**Work request**
Check each line of the data below for the word "思灭苦本", then extract the ones that have it.
============================================================
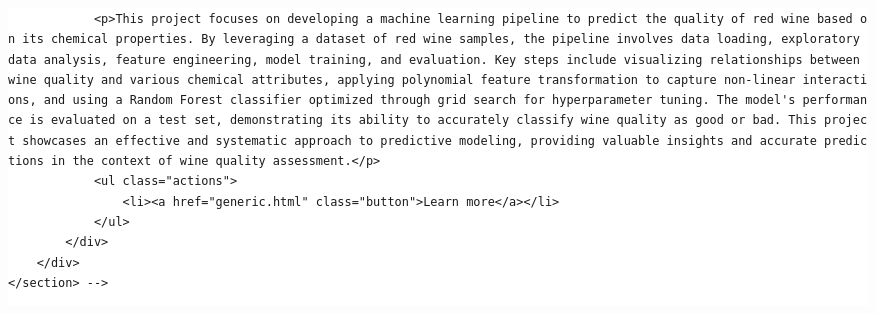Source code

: 				<p>This project focuses on developing a machine learning pipeline to predict the quality of red wine based on its chemical properties. By leveraging a dataset of red wine samples, the pipeline involves data loading, exploratory data analysis, feature engineering, model training, and evaluation. Key steps include visualizing relationships between wine quality and various chemical attributes, applying polynomial feature transformation to capture non-linear interactions, and using a Random Forest classifier optimized through grid search for hyperparameter tuning. The model's performance is evaluated on a test set, demonstrating its ability to accurately classify wine quality as good or bad. This project showcases an effective and systematic approach to predictive modeling, providing valuable insights and accurate predictions in the context of wine quality assessment.</p>
				<ul class="actions">
					<li><a href="generic.html" class="button">Learn more</a></li>
				</ul>
			</div>
		</div>
	</section> -->
<head>
    <meta charset="UTF-8">
    <meta name="viewport" content="width=device-width, initial-scale=1.0">
    <title>Wine Quality Prediction</title>
    <style>
        .flex-container {
            display: flex;
            align-items: stretch;
        }
        .image {
            flex: 1;
        }
        .image img {
            width: 100%;
            height: 100%;
            object-fit: cover;
        }
        .content {
            flex: 2;
            display: flex;
            flex-direction: column;
            justify-content: center;
            padding: 1em;
        }
        .inner {
            flex-grow: 1;
        }
    </style>
</head>
<body>
    <section class="flex-container">
        <a href="generic.html" class="image">
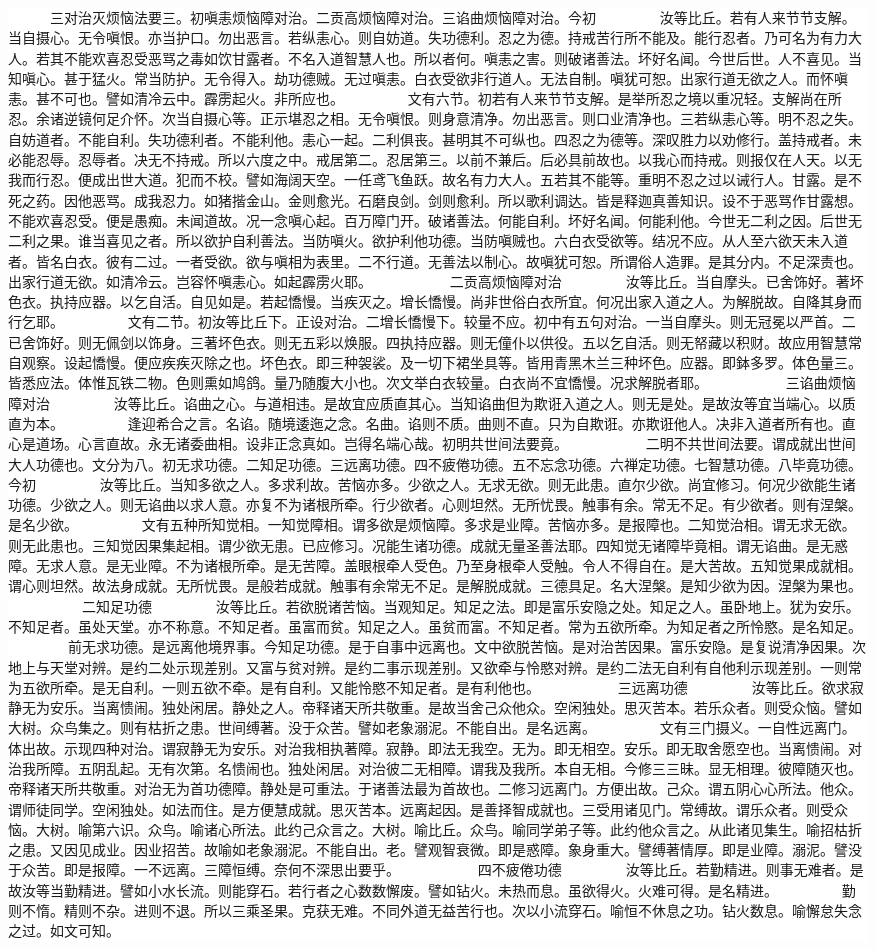 　　　三对治灭烦恼法要三。初嗔恚烦恼障对治。二贡高烦恼障对治。三谄曲烦恼障对治。今初
　　
　　汝等比丘。若有人来节节支解。当自摄心。无令嗔恨。亦当护口。勿出恶言。若纵恚心。则自妨道。失功德利。忍之为德。持戒苦行所不能及。能行忍者。乃可名为有力大人。若其不能欢喜忍受恶骂之毒如饮甘露者。不名入道智慧人也。所以者何。嗔恚之害。则破诸善法。坏好名闻。今世后世。人不喜见。当知嗔心。甚于猛火。常当防护。无令得入。劫功德贼。无过嗔恚。白衣受欲非行道人。无法自制。嗔犹可恕。出家行道无欲之人。而怀嗔恚。甚不可也。譬如清冷云中。霹雳起火。非所应也。
　　
　　文有六节。初若有人来节节支解。是举所忍之境以重况轻。支解尚在所忍。余诸逆镜何足介怀。次当自摄心等。正示堪忍之相。无令嗔恨。则身意清净。勿出恶言。则口业清净也。三若纵恚心等。明不忍之失。自妨道者。不能自利。失功德利者。不能利他。恚心一起。二利俱丧。甚明其不可纵也。四忍之为德等。深叹胜力以劝修行。盖持戒者。未必能忍辱。忍辱者。决无不持戒。所以六度之中。戒居第二。忍居第三。以前不兼后。后必具前故也。以我心而持戒。则报仅在人天。以无我而行忍。便成出世大道。犯而不校。譬如海阔天空。一任鸢飞鱼跃。故名有力大人。五若其不能等。重明不忍之过以诫行人。甘露。是不死之药。因他恶骂。成我忍力。如猪揩金山。金则愈光。石磨良剑。剑则愈利。所以歌利调达。皆是释迦真善知识。设不于恶骂作甘露想。不能欢喜忍受。便是愚痴。未闻道故。况一念嗔心起。百万障门开。破诸善法。何能自利。坏好名闻。何能利他。今世无二利之因。后世无二利之果。谁当喜见之者。所以欲护自利善法。当防嗔火。欲护利他功德。当防嗔贼也。六白衣受欲等。结况不应。从人至六欲天未入道者。皆名白衣。彼有二过。一者受欲。欲与嗔相为表里。二不行道。无善法以制心。故嗔犹可恕。所谓俗人造罪。是其分内。不足深责也。出家行道无欲。如清冷云。岂容怀嗔恚心。如起霹雳火耶。
　　
　　　二贡高烦恼障对治
　　
　　汝等比丘。当自摩头。已舍饰好。著坏色衣。执持应器。以乞自活。自见如是。若起憍慢。当疾灭之。增长憍慢。尚非世俗白衣所宜。何况出家入道之人。为解脱故。自降其身而行乞耶。
　　
　　文有二节。初汝等比丘下。正设对治。二增长憍慢下。较量不应。初中有五句对治。一当自摩头。则无冠冕以严首。二已舍饰好。则无佩剑以饰身。三著坏色衣。则无五彩以焕服。四执持应器。则无僮仆以供役。五以乞自活。则无帑藏以积财。故应用智慧常自观察。设起憍慢。便应疾疾灭除之也。坏色衣。即三种袈裟。及一切下裙坐具等。皆用青黑木兰三种坏色。应器。即鉢多罗。体色量三。皆悉应法。体惟瓦铁二物。色则熏如鸠鸽。量乃随腹大小也。次文举白衣较量。白衣尚不宜憍慢。况求解脱者耶。
　　
　　　三谄曲烦恼障对治
　　
　　汝等比丘。谄曲之心。与道相违。是故宜应质直其心。当知谄曲但为欺诳入道之人。则无是处。是故汝等宜当端心。以质直为本。
　　
　　逢迎希合之言。名谄。随境逶迤之念。名曲。谄则不质。曲则不直。只为自欺诳。亦欺诳他人。决非入道者所有也。直心是道场。心言直故。永无诸委曲相。设非正念真如。岂得名端心哉。初明共世间法要竟。
　　
　　　二明不共世间法要。谓成就出世间大人功德也。文分为八。初无求功德。二知足功德。三远离功德。四不疲倦功德。五不忘念功德。六禅定功德。七智慧功德。八毕竟功德。今初
　　
　　汝等比丘。当知多欲之人。多求利故。苦恼亦多。少欲之人。无求无欲。则无此患。直尔少欲。尚宜修习。何况少欲能生诸功德。少欲之人。则无谄曲以求人意。亦复不为诸根所牵。行少欲者。心则坦然。无所忧畏。触事有余。常无不足。有少欲者。则有涅槃。是名少欲。
　　
　　文有五种所知觉相。一知觉障相。谓多欲是烦恼障。多求是业障。苦恼亦多。是报障也。二知觉治相。谓无求无欲。则无此患也。三知觉因果集起相。谓少欲无患。已应修习。况能生诸功德。成就无量圣善法耶。四知觉无诸障毕竟相。谓无谄曲。是无惑障。无求人意。是无业障。不为诸根所牵。是无苦障。盖眼根牵人受色。乃至身根牵人受触。令人不得自在。是大苦故。五知觉果成就相。谓心则坦然。故法身成就。无所忧畏。是般若成就。触事有余常无不足。是解脱成就。三德具足。名大涅槃。是知少欲为因。涅槃为果也。
　　
　　　二知足功德
　　
　　汝等比丘。若欲脱诸苦恼。当观知足。知足之法。即是富乐安隐之处。知足之人。虽卧地上。犹为安乐。不知足者。虽处天堂。亦不称意。不知足者。虽富而贫。知足之人。虽贫而富。不知足者。常为五欲所牵。为知足者之所怜愍。是名知足。
　　
　　前无求功德。是远离他境界事。今知足功德。是于自事中远离也。文中欲脱苦恼。是对治苦因果。富乐安隐。是复说清净因果。次地上与天堂对辨。是约二处示现差别。又富与贫对辨。是约二事示现差别。又欲牵与怜愍对辨。是约二法无自利有自他利示现差别。一则常为五欲所牵。是无自利。一则五欲不牵。是有自利。又能怜愍不知足者。是有利他也。
　　
　　　三远离功德
　　
　　汝等比丘。欲求寂静无为安乐。当离愦闹。独处闲居。静处之人。帝释诸天所共敬重。是故当舍己众他众。空闲独处。思灭苦本。若乐众者。则受众恼。譬如大树。众鸟集之。则有枯折之患。世间缚著。没于众苦。譬如老象溺泥。不能自出。是名远离。
　　
　　文有三门摄义。一自性远离门。体出故。示现四种对治。谓寂静无为安乐。对治我相执著障。寂静。即法无我空。无为。即无相空。安乐。即无取舍愿空也。当离愦闹。对治我所障。五阴乱起。无有次第。名愦闹也。独处闲居。对治彼二无相障。谓我及我所。本自无相。今修三三昧。显无相理。彼障随灭也。帝释诸天所共敬重。对治无为首功德障。静处是可重法。于诸善法最为首故也。二修习远离门。方便出故。己众。谓五阴心心所法。他众。谓师徒同学。空闲独处。如法而住。是方便慧成就。思灭苦本。远离起因。是善择智成就也。三受用诸见门。常缚故。谓乐众者。则受众恼。大树。喻第六识。众鸟。喻诸心所法。此约己众言之。大树。喻比丘。众鸟。喻同学弟子等。此约他众言之。从此诸见集生。喻招枯折之患。又因见成业。因业招苦。故喻如老象溺泥。不能自出。老。譬观智衰微。即是惑障。象身重大。譬缚著情厚。即是业障。溺泥。譬没于众苦。即是报障。一不远离。三障恒缚。奈何不深思出要乎。
　　
　　　四不疲倦功德
　　
　　汝等比丘。若勤精进。则事无难者。是故汝等当勤精进。譬如小水长流。则能穿石。若行者之心数数懈废。譬如钻火。未热而息。虽欲得火。火难可得。是名精进。
　　
　　勤则不惰。精则不杂。进则不退。所以三乘圣果。克获无难。不同外道无益苦行也。次以小流穿石。喻恒不休息之功。钻火数息。喻懈怠失念之过。如文可知。
　　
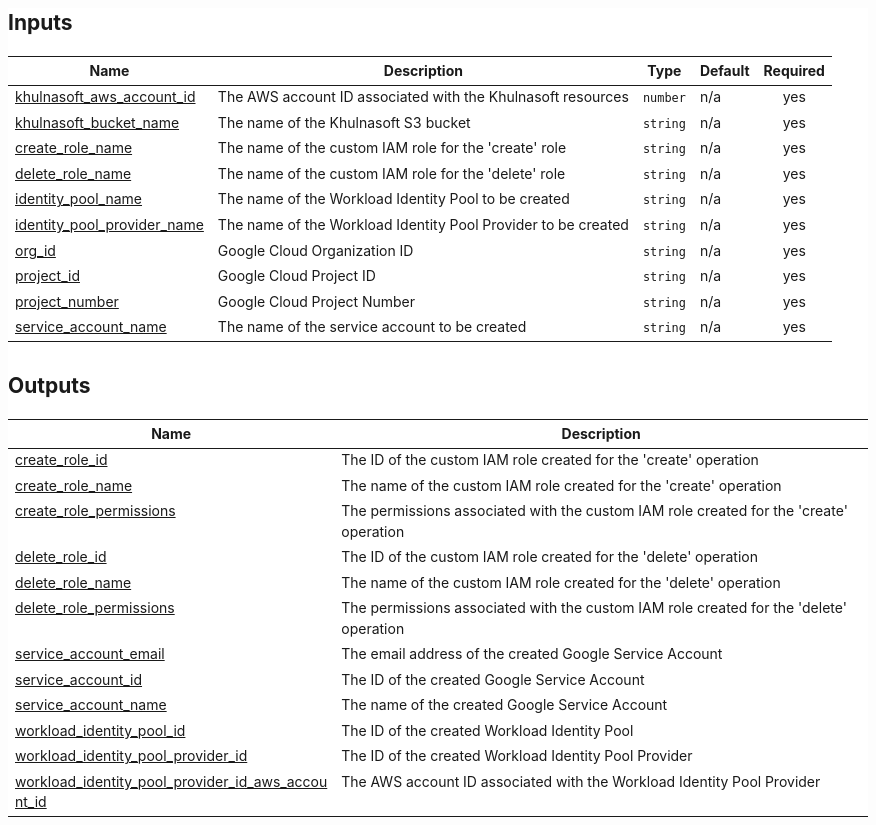 ## Inputs

| Name | Description | Type | Default | Required |
|------|-------------|------|---------|:--------:|
| <a name="input_khulnasoft_aws_account_id"></a> [khulnasoft\_aws\_account\_id](#input\_khulnasoft\_aws\_account\_id) | The AWS account ID associated with the Khulnasoft resources | `number` | n/a | yes |
| <a name="input_khulnasoft_bucket_name"></a> [khulnasoft\_bucket\_name](#input\_khulnasoft\_bucket\_name) | The name of the Khulnasoft S3 bucket | `string` | n/a | yes |
| <a name="input_create_role_name"></a> [create\_role\_name](#input\_create\_role\_name) | The name of the custom IAM role for the 'create' role | `string` | n/a | yes |
| <a name="input_delete_role_name"></a> [delete\_role\_name](#input\_delete\_role\_name) | The name of the custom IAM role for the 'delete' role | `string` | n/a | yes |
| <a name="input_identity_pool_name"></a> [identity\_pool\_name](#input\_identity\_pool\_name) | The name of the Workload Identity Pool to be created | `string` | n/a | yes |
| <a name="input_identity_pool_provider_name"></a> [identity\_pool\_provider\_name](#input\_identity\_pool\_provider\_name) | The name of the Workload Identity Pool Provider to be created | `string` | n/a | yes |
| <a name="input_org_id"></a> [org\_id](#input\_org\_id) | Google Cloud Organization ID | `string` | n/a | yes |
| <a name="input_project_id"></a> [project\_id](#input\_project\_id) | Google Cloud Project ID | `string` | n/a | yes |
| <a name="input_project_number"></a> [project\_number](#input\_project\_number) | Google Cloud Project Number | `string` | n/a | yes |
| <a name="input_service_account_name"></a> [service\_account\_name](#input\_service\_account\_name) | The name of the service account to be created | `string` | n/a | yes |

## Outputs

| Name | Description |
|------|-------------|
| <a name="output_create_role_id"></a> [create\_role\_id](#output\_create\_role\_id) | The ID of the custom IAM role created for the 'create' operation |
| <a name="output_create_role_name"></a> [create\_role\_name](#output\_create\_role\_name) | The name of the custom IAM role created for the 'create' operation |
| <a name="output_create_role_permissions"></a> [create\_role\_permissions](#output\_create\_role\_permissions) | The permissions associated with the custom IAM role created for the 'create' operation |
| <a name="output_delete_role_id"></a> [delete\_role\_id](#output\_delete\_role\_id) | The ID of the custom IAM role created for the 'delete' operation |
| <a name="output_delete_role_name"></a> [delete\_role\_name](#output\_delete\_role\_name) | The name of the custom IAM role created for the 'delete' operation |
| <a name="output_delete_role_permissions"></a> [delete\_role\_permissions](#output\_delete\_role\_permissions) | The permissions associated with the custom IAM role created for the 'delete' operation |
| <a name="output_service_account_email"></a> [service\_account\_email](#output\_service\_account\_email) | The email address of the created Google Service Account |
| <a name="output_service_account_id"></a> [service\_account\_id](#output\_service\_account\_id) | The ID of the created Google Service Account |
| <a name="output_service_account_name"></a> [service\_account\_name](#output\_service\_account\_name) | The name of the created Google Service Account |
| <a name="output_workload_identity_pool_id"></a> [workload\_identity\_pool\_id](#output\_workload\_identity\_pool\_id) | The ID of the created Workload Identity Pool |
| <a name="output_workload_identity_pool_provider_id"></a> [workload\_identity\_pool\_provider\_id](#output\_workload\_identity\_pool\_provider\_id) | The ID of the created Workload Identity Pool Provider |
| <a name="output_workload_identity_pool_provider_id_aws_account_id"></a> [workload\_identity\_pool\_provider\_id\_aws\_account\_id](#output\_workload\_identity\_pool\_provider\_id\_aws\_account\_id) | The AWS account ID associated with the Workload Identity Pool Provider |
============================================================
**Response**
　　汝等比丘。欲求寂静无为安乐。当离愦闹。独处闲居。静处之人。帝释诸天所共敬重。是故当舍己众他众。空闲独处。思灭苦本。若乐众者。则受众恼。譬如大树。众鸟集之。则有枯折之患。世间缚著。没于众苦。譬如老象溺泥。不能自出。是名远离。
　　文有三门摄义。一自性远离门。体出故。示现四种对治。谓寂静无为安乐。对治我相执著障。寂静。即法无我空。无为。即无相空。安乐。即无取舍愿空也。当离愦闹。对治我所障。五阴乱起。无有次第。名愦闹也。独处闲居。对治彼二无相障。谓我及我所。本自无相。今修三三昧。显无相理。彼障随灭也。帝释诸天所共敬重。对治无为首功德障。静处是可重法。于诸善法最为首故也。二修习远离门。方便出故。己众。谓五阴心心所法。他众。谓师徒同学。空闲独处。如法而住。是方便慧成就。思灭苦本。远离起因。是善择智成就也。三受用诸见门。常缚故。谓乐众者。则受众恼。大树。喻第六识。众鸟。喻诸心所法。此约己众言之。大树。喻比丘。众鸟。喻同学弟子等。此约他众言之。从此诸见集生。喻招枯折之患。又因见成业。因业招苦。故喻如老象溺泥。不能自出。老。譬观智衰微。即是惑障。象身重大。譬缚著情厚。即是业障。溺泥。譬没于众苦。即是报障。一不远离。三障恒缚。奈何不深思出要乎。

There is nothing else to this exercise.